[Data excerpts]

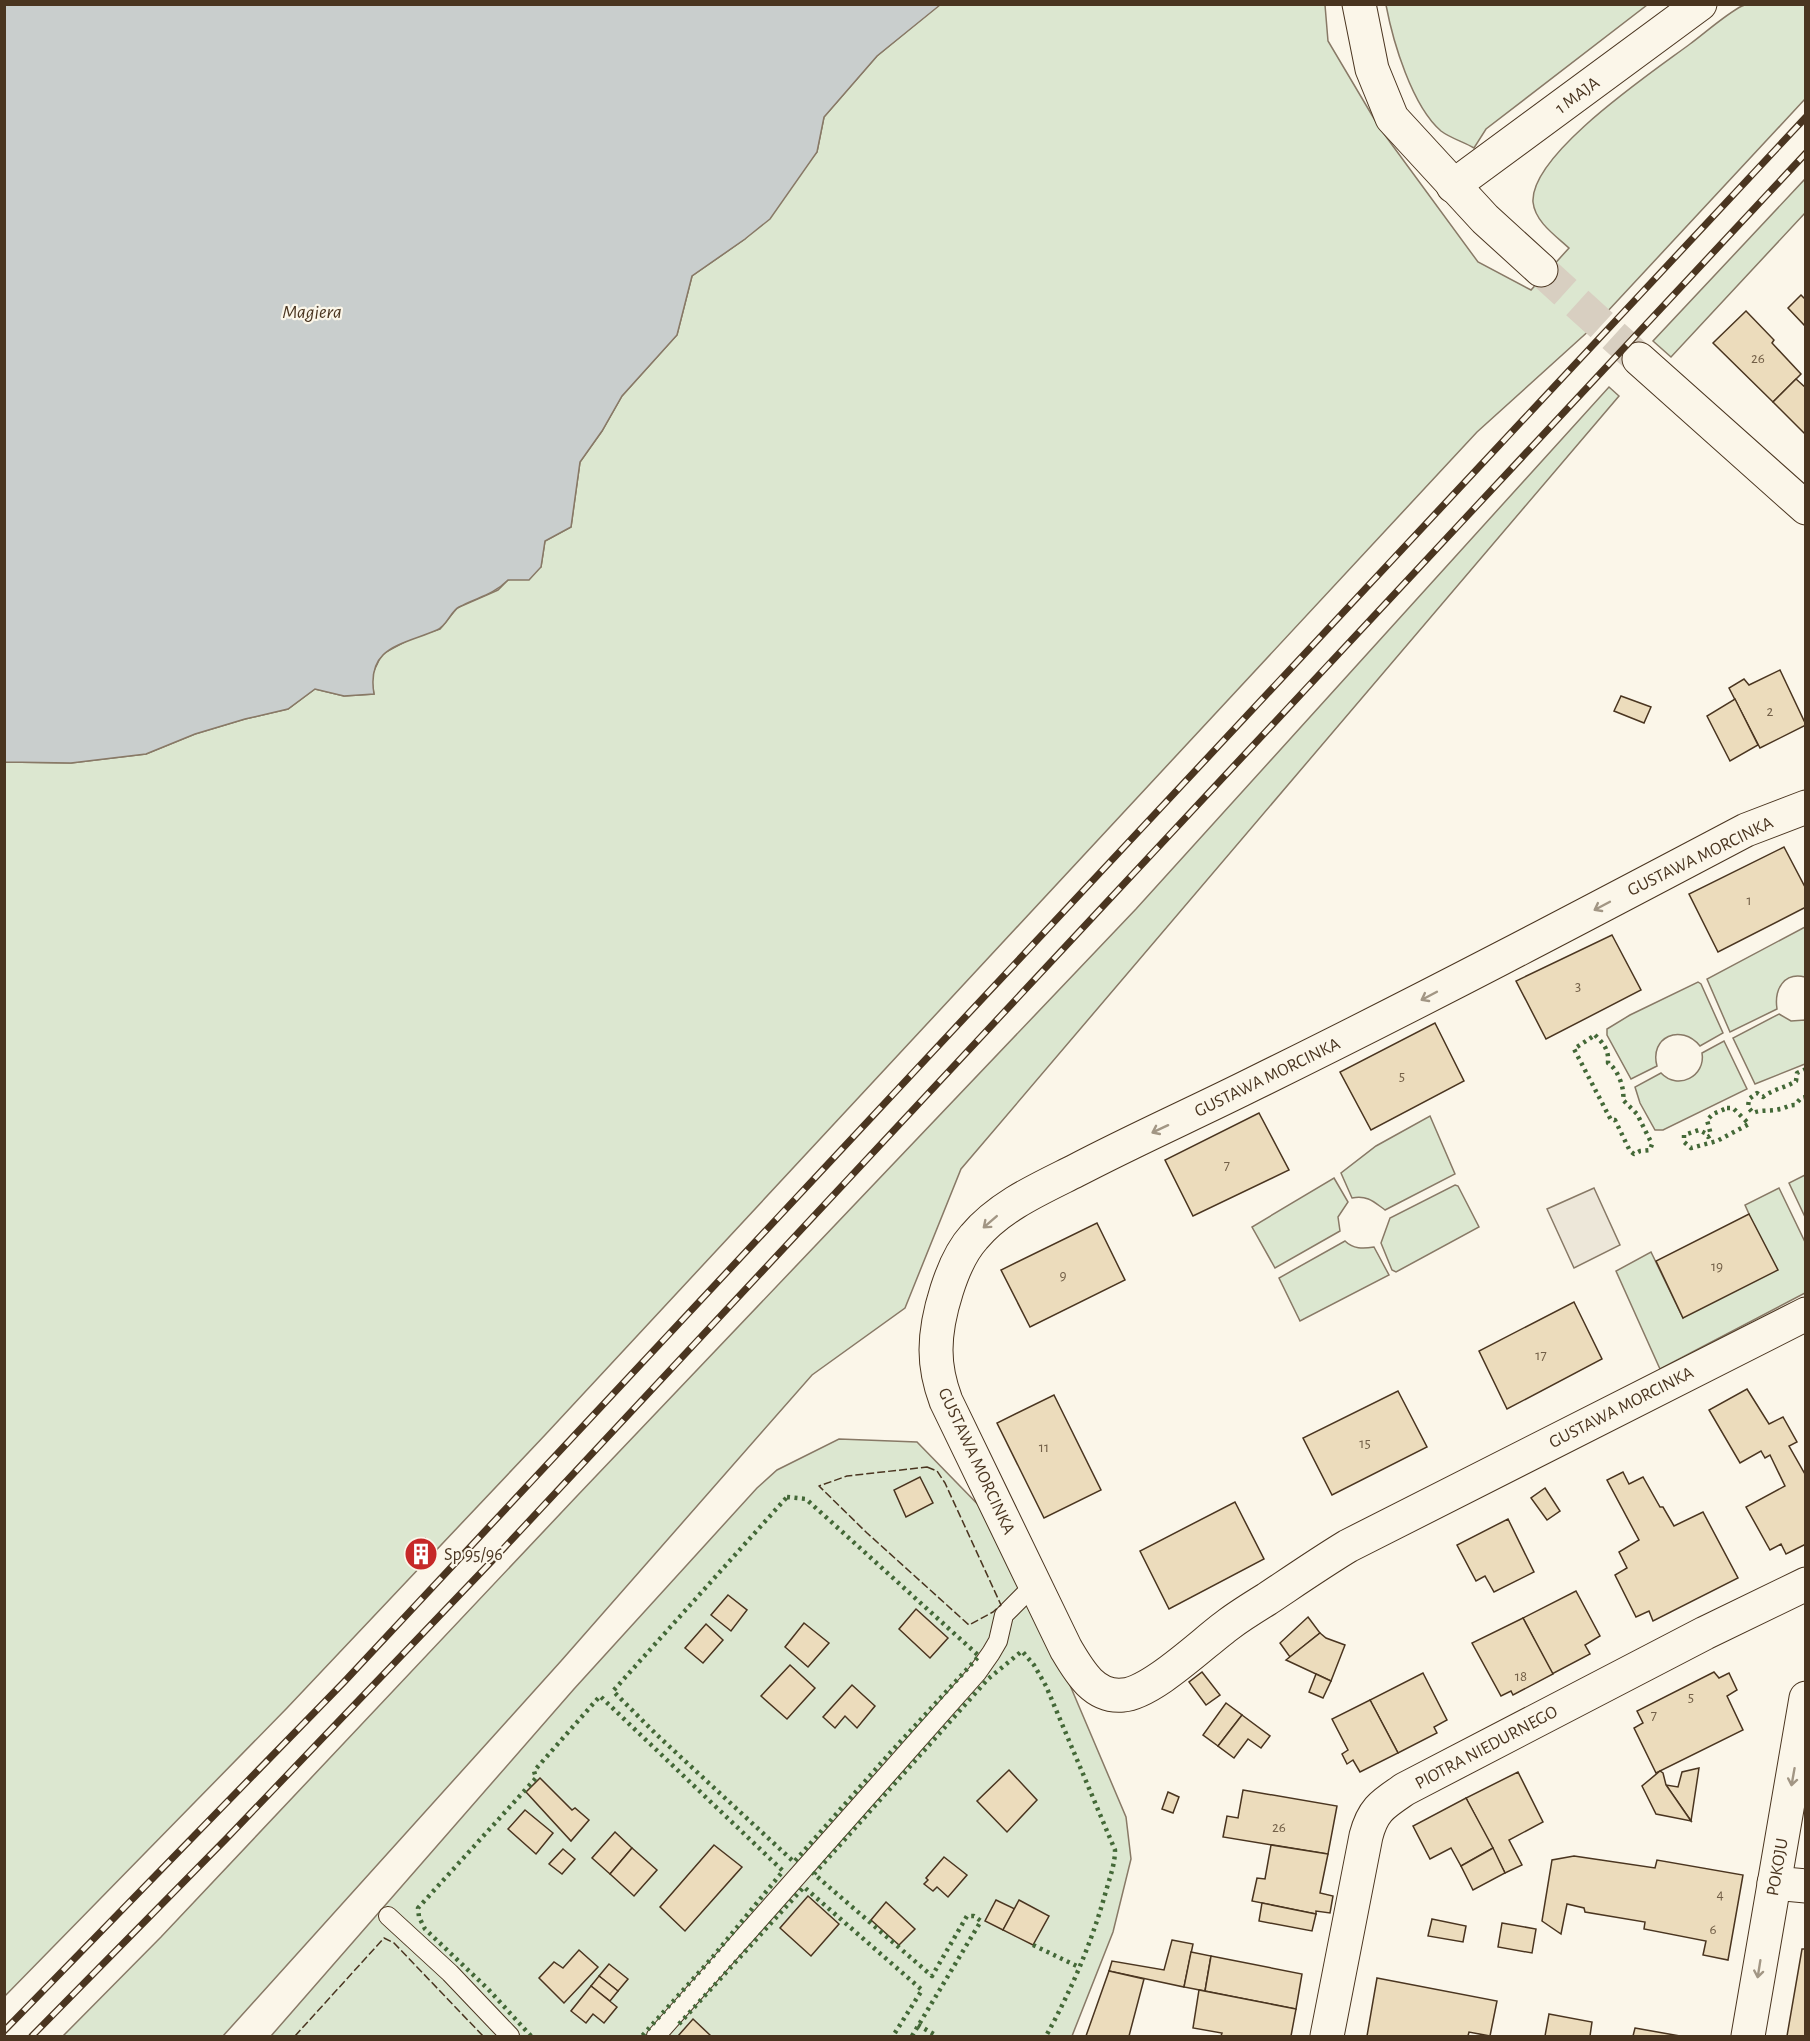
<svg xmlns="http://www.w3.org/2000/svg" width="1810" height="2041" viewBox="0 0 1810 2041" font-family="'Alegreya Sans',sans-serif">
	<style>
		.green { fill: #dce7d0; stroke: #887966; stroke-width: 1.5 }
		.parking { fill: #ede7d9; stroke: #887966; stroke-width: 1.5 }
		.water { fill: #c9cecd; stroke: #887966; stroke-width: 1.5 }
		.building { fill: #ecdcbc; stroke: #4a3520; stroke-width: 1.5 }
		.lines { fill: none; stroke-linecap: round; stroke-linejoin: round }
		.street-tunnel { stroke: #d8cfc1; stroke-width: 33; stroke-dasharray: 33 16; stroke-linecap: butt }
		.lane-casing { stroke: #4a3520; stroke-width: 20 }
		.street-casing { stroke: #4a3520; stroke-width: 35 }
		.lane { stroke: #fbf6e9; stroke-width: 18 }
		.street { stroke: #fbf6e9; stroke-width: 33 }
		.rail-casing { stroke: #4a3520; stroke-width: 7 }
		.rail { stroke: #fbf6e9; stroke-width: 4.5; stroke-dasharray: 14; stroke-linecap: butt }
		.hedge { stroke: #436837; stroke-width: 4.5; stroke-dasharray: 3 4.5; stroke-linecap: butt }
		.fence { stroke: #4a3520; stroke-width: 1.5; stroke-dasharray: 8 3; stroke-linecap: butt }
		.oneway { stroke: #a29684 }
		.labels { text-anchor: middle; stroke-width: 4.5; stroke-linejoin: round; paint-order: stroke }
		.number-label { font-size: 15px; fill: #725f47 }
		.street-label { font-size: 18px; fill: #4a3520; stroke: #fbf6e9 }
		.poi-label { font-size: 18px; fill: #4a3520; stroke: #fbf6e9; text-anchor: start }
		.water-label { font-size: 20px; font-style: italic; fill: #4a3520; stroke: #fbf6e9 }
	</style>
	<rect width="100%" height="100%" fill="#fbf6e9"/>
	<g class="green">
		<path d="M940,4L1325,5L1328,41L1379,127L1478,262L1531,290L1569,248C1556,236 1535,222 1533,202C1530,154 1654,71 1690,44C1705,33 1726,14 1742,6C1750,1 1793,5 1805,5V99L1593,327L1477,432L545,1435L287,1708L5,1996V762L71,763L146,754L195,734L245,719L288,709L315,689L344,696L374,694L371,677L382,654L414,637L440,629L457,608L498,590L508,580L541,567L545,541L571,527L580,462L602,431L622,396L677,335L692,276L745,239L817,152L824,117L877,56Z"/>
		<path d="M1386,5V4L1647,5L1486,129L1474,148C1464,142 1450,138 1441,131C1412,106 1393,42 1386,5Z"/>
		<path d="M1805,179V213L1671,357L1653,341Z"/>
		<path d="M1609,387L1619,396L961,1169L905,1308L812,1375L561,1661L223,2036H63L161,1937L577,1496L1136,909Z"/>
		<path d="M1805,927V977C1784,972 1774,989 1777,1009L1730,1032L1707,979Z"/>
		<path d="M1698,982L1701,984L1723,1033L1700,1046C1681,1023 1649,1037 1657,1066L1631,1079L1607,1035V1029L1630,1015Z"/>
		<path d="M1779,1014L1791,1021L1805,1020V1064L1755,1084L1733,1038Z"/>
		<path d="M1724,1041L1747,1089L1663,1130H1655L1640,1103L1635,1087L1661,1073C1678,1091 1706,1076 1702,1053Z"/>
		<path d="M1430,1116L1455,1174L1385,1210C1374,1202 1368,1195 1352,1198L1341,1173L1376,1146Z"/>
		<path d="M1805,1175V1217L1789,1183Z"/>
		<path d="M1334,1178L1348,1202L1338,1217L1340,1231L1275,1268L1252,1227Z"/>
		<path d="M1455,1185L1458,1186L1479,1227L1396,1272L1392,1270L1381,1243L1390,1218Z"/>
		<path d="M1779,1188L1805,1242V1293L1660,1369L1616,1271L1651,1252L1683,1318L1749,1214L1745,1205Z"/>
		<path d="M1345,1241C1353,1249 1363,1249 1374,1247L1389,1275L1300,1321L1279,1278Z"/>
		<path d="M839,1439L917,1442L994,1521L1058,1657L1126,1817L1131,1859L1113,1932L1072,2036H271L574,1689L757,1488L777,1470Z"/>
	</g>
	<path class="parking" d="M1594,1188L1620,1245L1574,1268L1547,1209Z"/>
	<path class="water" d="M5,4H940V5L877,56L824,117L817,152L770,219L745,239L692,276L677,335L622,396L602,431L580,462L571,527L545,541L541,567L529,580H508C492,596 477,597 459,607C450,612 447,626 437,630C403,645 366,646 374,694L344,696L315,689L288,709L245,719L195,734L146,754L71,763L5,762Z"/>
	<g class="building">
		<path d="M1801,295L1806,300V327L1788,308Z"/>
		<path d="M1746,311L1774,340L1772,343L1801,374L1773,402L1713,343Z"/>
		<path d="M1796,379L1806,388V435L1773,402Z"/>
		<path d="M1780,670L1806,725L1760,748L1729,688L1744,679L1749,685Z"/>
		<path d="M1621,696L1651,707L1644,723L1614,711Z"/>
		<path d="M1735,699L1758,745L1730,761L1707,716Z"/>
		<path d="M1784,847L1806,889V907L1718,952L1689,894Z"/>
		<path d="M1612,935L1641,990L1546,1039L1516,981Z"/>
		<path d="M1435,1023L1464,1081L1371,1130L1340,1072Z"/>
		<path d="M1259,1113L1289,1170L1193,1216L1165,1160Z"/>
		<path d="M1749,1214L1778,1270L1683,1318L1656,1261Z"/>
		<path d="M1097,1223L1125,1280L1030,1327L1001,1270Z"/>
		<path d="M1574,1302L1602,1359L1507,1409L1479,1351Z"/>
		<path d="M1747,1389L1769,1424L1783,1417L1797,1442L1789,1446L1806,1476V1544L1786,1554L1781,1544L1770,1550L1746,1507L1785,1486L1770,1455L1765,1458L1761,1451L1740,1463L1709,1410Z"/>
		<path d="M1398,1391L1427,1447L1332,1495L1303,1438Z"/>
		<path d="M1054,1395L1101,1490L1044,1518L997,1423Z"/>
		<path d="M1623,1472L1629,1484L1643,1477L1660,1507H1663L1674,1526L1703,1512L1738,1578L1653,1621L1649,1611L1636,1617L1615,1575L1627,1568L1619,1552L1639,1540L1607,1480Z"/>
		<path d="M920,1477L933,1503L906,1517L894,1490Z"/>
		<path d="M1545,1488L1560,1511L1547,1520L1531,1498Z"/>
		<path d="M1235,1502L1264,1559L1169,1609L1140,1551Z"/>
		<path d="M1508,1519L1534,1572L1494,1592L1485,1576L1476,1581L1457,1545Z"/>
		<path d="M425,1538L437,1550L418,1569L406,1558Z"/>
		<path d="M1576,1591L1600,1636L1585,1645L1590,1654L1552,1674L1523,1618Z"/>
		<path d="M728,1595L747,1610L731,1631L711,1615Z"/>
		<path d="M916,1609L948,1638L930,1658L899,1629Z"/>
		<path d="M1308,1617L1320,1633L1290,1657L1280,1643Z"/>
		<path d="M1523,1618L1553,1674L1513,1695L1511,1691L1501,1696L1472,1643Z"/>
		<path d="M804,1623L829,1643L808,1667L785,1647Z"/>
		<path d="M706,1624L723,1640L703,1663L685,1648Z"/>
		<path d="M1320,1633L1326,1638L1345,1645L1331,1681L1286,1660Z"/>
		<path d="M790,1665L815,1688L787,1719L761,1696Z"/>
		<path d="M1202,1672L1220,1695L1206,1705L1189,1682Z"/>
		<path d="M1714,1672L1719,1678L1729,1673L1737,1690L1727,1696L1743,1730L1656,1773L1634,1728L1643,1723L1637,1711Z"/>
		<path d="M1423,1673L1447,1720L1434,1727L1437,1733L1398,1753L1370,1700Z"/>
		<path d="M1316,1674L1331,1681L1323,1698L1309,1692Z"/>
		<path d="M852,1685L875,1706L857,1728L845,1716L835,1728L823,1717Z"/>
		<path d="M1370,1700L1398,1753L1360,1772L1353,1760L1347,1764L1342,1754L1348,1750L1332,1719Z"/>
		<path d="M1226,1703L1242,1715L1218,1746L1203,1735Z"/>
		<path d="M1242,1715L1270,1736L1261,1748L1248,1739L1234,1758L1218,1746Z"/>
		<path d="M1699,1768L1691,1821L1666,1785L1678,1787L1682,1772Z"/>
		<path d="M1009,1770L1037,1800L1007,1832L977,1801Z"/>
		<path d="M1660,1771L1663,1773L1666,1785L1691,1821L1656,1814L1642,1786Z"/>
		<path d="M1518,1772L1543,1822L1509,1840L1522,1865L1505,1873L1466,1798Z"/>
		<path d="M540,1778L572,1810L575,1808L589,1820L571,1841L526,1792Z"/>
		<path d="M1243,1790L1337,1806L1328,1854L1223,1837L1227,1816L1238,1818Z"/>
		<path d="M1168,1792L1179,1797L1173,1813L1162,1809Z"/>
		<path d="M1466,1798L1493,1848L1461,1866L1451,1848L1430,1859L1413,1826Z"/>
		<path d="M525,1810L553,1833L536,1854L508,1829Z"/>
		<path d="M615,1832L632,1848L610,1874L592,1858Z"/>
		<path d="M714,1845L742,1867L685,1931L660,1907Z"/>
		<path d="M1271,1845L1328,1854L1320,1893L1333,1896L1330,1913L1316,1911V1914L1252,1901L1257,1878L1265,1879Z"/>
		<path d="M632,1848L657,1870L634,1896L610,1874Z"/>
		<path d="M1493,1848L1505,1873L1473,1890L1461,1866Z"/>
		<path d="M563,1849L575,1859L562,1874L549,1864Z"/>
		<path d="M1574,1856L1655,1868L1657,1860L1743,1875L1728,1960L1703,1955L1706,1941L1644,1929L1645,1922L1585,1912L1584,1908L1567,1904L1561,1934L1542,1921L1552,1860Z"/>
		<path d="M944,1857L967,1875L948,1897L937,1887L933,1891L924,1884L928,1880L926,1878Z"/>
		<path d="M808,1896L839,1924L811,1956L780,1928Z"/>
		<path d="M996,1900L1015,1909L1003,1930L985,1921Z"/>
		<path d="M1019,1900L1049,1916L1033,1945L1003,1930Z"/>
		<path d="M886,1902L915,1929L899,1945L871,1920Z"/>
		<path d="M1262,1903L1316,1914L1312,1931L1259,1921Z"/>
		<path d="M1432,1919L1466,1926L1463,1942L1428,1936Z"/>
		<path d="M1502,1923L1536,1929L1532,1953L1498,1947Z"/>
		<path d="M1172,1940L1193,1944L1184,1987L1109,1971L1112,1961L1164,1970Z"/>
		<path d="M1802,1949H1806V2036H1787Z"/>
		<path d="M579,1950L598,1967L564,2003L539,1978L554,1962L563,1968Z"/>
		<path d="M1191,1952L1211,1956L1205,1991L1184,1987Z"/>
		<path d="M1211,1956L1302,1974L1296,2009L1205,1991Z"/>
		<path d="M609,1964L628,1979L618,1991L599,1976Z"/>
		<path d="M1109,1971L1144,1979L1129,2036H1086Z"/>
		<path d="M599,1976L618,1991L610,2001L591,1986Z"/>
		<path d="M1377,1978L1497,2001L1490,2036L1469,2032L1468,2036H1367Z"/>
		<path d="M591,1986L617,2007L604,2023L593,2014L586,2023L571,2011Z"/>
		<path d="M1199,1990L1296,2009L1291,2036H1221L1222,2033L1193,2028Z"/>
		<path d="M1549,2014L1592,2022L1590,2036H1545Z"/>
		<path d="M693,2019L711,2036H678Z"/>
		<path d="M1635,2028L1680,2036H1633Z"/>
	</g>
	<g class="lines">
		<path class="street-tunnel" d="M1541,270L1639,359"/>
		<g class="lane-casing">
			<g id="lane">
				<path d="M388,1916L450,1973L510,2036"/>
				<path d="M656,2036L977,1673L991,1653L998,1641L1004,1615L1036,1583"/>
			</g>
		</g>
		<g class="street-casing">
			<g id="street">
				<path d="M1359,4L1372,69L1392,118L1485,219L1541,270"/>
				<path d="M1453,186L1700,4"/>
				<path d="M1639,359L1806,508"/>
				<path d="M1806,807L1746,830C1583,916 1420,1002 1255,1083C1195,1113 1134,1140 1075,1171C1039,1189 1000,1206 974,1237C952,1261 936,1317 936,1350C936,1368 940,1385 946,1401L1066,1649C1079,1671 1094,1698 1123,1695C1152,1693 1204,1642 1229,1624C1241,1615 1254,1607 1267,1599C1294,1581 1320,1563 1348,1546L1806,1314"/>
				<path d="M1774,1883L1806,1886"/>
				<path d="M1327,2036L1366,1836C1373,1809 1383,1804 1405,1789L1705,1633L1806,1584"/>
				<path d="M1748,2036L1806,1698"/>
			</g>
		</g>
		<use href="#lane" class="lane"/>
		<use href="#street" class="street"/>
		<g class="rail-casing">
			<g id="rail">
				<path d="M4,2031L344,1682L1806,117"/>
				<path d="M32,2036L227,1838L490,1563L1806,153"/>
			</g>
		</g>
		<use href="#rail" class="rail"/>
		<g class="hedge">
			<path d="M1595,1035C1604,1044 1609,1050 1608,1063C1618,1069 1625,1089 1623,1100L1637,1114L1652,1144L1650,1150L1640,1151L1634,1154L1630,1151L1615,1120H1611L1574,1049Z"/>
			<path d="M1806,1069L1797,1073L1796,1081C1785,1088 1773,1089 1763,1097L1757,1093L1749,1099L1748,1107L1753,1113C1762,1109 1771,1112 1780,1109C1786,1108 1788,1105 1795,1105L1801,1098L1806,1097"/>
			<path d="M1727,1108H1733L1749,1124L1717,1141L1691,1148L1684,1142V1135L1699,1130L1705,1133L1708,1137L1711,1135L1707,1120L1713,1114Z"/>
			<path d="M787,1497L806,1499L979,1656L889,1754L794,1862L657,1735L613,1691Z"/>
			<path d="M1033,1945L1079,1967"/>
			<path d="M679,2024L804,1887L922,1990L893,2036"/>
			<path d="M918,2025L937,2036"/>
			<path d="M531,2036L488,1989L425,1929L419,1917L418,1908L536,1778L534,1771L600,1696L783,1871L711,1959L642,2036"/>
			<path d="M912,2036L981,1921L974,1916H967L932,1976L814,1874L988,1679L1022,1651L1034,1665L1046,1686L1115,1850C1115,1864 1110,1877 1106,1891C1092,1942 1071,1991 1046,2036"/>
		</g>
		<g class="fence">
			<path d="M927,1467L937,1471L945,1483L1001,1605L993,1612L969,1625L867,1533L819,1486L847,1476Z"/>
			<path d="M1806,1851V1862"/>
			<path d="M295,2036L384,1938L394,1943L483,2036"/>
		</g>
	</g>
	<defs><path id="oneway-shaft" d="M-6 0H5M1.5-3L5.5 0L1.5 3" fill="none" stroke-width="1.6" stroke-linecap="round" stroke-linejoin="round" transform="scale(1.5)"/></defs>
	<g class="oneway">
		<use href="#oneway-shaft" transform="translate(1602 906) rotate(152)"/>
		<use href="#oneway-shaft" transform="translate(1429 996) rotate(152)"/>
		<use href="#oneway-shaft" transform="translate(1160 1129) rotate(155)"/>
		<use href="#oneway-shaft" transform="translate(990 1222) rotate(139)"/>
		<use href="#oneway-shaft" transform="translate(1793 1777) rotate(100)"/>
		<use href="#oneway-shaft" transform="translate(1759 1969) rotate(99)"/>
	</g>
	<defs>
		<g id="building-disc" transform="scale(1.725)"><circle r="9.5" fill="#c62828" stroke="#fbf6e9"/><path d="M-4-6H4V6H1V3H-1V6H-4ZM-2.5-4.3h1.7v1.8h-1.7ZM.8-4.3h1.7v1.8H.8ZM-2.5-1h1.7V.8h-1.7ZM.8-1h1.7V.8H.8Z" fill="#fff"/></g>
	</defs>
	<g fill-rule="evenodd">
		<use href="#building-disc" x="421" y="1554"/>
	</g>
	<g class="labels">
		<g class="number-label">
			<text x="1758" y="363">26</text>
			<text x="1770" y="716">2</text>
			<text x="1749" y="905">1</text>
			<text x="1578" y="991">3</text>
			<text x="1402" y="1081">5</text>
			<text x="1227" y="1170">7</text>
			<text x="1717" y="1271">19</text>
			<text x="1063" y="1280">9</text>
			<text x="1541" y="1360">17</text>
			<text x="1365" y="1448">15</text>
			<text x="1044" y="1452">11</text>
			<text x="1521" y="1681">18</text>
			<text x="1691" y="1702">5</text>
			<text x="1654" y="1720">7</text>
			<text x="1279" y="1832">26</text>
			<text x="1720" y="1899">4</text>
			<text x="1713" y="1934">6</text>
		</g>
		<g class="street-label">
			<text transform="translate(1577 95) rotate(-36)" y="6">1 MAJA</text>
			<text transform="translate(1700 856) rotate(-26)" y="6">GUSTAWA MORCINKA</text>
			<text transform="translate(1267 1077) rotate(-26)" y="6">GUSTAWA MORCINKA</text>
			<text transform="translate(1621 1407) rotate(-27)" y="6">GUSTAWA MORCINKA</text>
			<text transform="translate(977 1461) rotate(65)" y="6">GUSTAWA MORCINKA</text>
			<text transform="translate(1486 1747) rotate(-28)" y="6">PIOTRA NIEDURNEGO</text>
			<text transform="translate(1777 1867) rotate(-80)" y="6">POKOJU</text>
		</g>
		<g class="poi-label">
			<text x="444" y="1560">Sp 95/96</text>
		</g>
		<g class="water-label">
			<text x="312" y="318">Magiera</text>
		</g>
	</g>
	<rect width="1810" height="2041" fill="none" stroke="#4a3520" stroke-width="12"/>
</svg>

Exercise aim: Look over the records above, and wherever a line contains the string "linecap", copy that line.

Response area:
		.lines { fill: none; stroke-linecap: round; stroke-linejoin: round }
		.street-tunnel { stroke: #d8cfc1; stroke-width: 33; stroke-dasharray: 33 16; stroke-linecap: butt }
		.rail { stroke: #fbf6e9; stroke-width: 4.5; stroke-dasharray: 14; stroke-linecap: butt }
		.hedge { stroke: #436837; stroke-width: 4.5; stroke-dasharray: 3 4.5; stroke-linecap: butt }
		.fence { stroke: #4a3520; stroke-width: 1.5; stroke-dasharray: 8 3; stroke-linecap: butt }
	<defs><path id="oneway-shaft" d="M-6 0H5M1.5-3L5.5 0L1.5 3" fill="none" stroke-width="1.6" stroke-linecap="round" stroke-linejoin="round" transform="scale(1.5)"/></defs>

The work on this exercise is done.